Perhaps there is a master plan for the day after—not an American or an Israeli strong suit in recent times—in some vault in the Pentagon or the Kirya. Conceivably, Trump is prepared to stay the course and come to the aid of the Iranian people whom he has incited to rise up. One may hope (but should not expect) that there are enough precision missiles and interceptors in Israeli and U.S. arsenals to let this war roll on for weeks or longer, and that there are plans for refilling empty bins after some intense fighting. Maybe the American people will rally to support a war that a few days earlier barely one in five favored. With such uncertainties, however, a queasy doubt that Trump knows what he is doing is entirely in order.
I can’t imagine CENTCOM doesn’t have a numbered operational plan for this contingency. It has, after all, been under consideration since 2001, if not 1979. But we ignored the Iraqi version of that plan in 2003, under a considerably more seasoned foreign policy team.
I see more parallels to the aftermath of Gulf War I. A broken, battered, bruised, maimed, Iraqi army was plenty, and then some, to beat the crap out of any rebellious populace.
No, of course he’s not going to help stabilize Iran or prop up a democratic government, don’t be ridiculous. Trump’s plan for after is to steal Iranian oil and put the money in a Qatari bank account. It worked in Venezuela, why not in Iran? It’s wonderfully convenient: Iranian oil goes through Kharg Island, and which billionaire’s got a great big navy to seize control of a little island?
Except from the deteris of the Islamic regime, it’s hard to see where new leadership comes from. The populous opposition is not a movement, but individuals expressing justifiable grievance. The son of the former Shah has more support in DC than in Iran and far less than the Iraqi savior, Ahmed Chalabi had when the Bushies hoped that he could consolidate power in Baghdad.

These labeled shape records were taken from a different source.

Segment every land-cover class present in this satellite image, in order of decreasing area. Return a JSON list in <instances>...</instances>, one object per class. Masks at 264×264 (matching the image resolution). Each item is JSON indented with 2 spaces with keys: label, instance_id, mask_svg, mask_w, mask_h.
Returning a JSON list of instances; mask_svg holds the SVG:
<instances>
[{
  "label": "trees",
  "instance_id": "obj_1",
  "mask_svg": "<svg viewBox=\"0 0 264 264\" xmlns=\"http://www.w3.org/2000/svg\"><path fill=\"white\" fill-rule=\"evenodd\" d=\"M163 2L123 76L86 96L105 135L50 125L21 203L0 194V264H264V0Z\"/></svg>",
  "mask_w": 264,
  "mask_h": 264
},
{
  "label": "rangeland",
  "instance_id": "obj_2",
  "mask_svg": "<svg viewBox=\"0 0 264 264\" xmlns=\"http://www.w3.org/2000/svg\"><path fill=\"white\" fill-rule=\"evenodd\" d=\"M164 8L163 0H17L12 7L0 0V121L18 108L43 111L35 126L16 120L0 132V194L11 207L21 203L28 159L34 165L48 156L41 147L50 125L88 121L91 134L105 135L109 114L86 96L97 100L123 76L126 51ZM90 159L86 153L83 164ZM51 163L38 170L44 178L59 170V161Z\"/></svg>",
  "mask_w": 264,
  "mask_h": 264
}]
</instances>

Beyond that you have several restive ethnic groups that should be tempted to take this opportunity to establish nationalist states. One of which are the Kurds that will guarantee Turkish intervention to ensure its suppression.

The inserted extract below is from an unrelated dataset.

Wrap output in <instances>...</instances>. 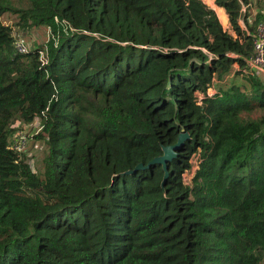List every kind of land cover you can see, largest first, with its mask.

Any leadership emerging from the rump of the regime that is amenable to DC would engender opposition from hard liners that would likely result in a civil war. But hey, the US conducts FP in the spirit of the Alfred E. Newman school of international relations.
@Michael Reynolds: A democratic government? As I’ve said here about W Bush, Cheney, and Iraq, Republicans don’t want a democratic government here. Why would they work to create one there?